Alexis Tsipras was sworn in as Greek prime minister and handed a mandate to form a government that will challenge international creditors over the budget cuts he said had heaped humiliation on the country.
Tsipras’s Syriza party and the Independent Greeks announced plans for an anti-austerity coalition in Athens on Monday after Syriza won an emphatic election victory by harnessing a public backlash against years of job losses and hardship. In a post- election speech, Tsipras said his priority is “for Greece and its people to regain their lost dignity.”
The Independent Greeks will support Syriza in a vote of confidence once Parliament reconvenes on Feb. 5, party leader Panos Kammenos told reporters after holding talks with Tsipras. As the Syriza leader met with President Karolos Papoulias to take over the reins of Europe’s most indebted country, euro-area finance ministers were gathering in Brussels to discuss Greece and the future of its bailout program.
“As of this moment there’s a government in Greece,” said Kammenos, a former shipping minister before the debt crisis who defected from outgoing Prime Minister Antonis Samaras’s New Democracy to form Independent Greeks in February 2012.
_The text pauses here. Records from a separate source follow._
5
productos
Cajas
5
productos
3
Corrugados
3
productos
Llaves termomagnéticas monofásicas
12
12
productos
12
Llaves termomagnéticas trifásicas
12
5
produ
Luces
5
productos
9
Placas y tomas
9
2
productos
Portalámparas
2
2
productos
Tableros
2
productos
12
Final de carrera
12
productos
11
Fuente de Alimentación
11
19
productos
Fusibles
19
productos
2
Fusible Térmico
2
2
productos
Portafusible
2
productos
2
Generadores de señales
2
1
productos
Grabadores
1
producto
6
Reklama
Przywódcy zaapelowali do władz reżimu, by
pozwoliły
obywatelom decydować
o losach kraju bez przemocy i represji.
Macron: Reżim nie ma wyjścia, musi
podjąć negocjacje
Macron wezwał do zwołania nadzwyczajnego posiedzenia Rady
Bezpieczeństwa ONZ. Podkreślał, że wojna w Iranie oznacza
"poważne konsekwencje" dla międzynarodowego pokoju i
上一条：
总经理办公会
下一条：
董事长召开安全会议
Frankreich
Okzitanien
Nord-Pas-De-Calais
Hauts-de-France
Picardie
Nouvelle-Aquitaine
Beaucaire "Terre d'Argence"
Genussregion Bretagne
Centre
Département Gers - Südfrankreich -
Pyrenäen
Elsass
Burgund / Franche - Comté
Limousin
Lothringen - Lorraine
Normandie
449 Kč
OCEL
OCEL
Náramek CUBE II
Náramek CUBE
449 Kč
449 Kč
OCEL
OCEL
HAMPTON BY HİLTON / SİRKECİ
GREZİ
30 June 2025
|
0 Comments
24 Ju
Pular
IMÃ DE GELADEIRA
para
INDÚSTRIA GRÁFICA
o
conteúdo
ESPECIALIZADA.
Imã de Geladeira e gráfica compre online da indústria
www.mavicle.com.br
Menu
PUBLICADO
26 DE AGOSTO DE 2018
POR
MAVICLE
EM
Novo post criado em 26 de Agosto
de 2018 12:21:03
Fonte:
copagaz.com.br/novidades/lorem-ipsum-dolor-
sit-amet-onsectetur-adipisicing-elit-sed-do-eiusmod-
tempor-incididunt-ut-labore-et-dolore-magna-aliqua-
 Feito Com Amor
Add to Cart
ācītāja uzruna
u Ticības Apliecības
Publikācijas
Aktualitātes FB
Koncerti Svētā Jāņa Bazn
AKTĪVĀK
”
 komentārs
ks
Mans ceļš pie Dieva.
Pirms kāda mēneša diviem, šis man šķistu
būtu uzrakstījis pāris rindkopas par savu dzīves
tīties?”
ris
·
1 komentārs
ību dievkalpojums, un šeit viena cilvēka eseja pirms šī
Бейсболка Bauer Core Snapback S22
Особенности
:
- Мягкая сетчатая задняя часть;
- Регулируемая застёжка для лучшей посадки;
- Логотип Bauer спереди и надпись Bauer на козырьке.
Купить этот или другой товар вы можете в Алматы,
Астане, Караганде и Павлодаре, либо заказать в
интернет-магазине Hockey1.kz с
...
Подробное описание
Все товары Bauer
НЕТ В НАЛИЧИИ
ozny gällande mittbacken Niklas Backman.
Greece’s program of austerity was in return for pledges of €240 billion ($270 billion) in aid since May 2010. The challenge for Tsipras, 40, now is to come good on his election pledges, including a writedown of Greek debt, while persuading creditors from the European Central Bank, the International Monetary Fund and the European Commission to keep aid flowing.
Germany’s position, as Europe’s paymaster and the biggest country contributor to the bailouts, will be key.
Its stance on the need for Greece to uphold its commitments “is no different than before the election,” Steffen Seibert, Chancellor Angela Merkel’s chief spokesman, told reporters in Berlin. “The German government -- and that naturally includes the chancellor -- is offering to work with the new government. We have an interest in a very good, friendly Greek-German relationship.”
While Greek stocks and bonds fell, the euro climbed for the first time in three days against the dollar as investors concluded that a Greek exit from the single currency zone was less likely. The European Central Bank’s new bond-buying plan sheltered the region’s debt markets from any potential contagion, with yields on equivalent government debt from Portugal to Ireland little changed or edging lower.
The ECB’s announcement of quantative easing three days before Syriza’s win “provides a much-needed counterweight to post-election uncertainty in Greece,” said Nicholas Spiro, the managing director of Spiro Sovereign Strategy. “From a peripheral debt market perspective, Syriza’s convincing victory is, for the time being, a non-event. Yet investors would be well advised to start connecting the political dots.”
Even as the European Commission said it too was ready to engage with the new Greek government, the tenor of Syriza’s coalition partner suggests compromise may be hard to achieve.
Kammenos said as recently as last week that Greek debt should be audited and its “odious” part written down, whether creditors like it or not. Europe, he said, is being governed by “German neo-Nazis.”
“In terms of social issues, foreign affairs, civil liberties, we are chalk and cheese,” Yanis Varoufakis, an economist and Syriza lawmaker who is tipped as a potential Greek finance minister, said in an interview with Bloomberg Television. “What we are hoping for is that the number one issue that concerns the nation and Europe at the moment is one where the Independent Greeks are going to, if not be fully supportive of our stance, at least they will not undermine it.”
According to Vincenzo Scarpetta, a political analyst at the London-based Open Europe research group, political stability in Greece will be in short supply, leaving the medium-term outlook “far from clear.”
Investors must now wait for Tsipras to spell out how he plans to negotiate Greece’s future financing needs. An extension of the current euro area-backed bailout program expires at the end of February, with Greece projected to run out of money by July at the latest.
For Syriza’s Varoufakis, Greece’s bailout wasn’t a rescue but “a vicious cycle,” that patently hasn’t worked. “We want to sit down with our colleagues in Europe and find a mutually beneficial agreement,” he said.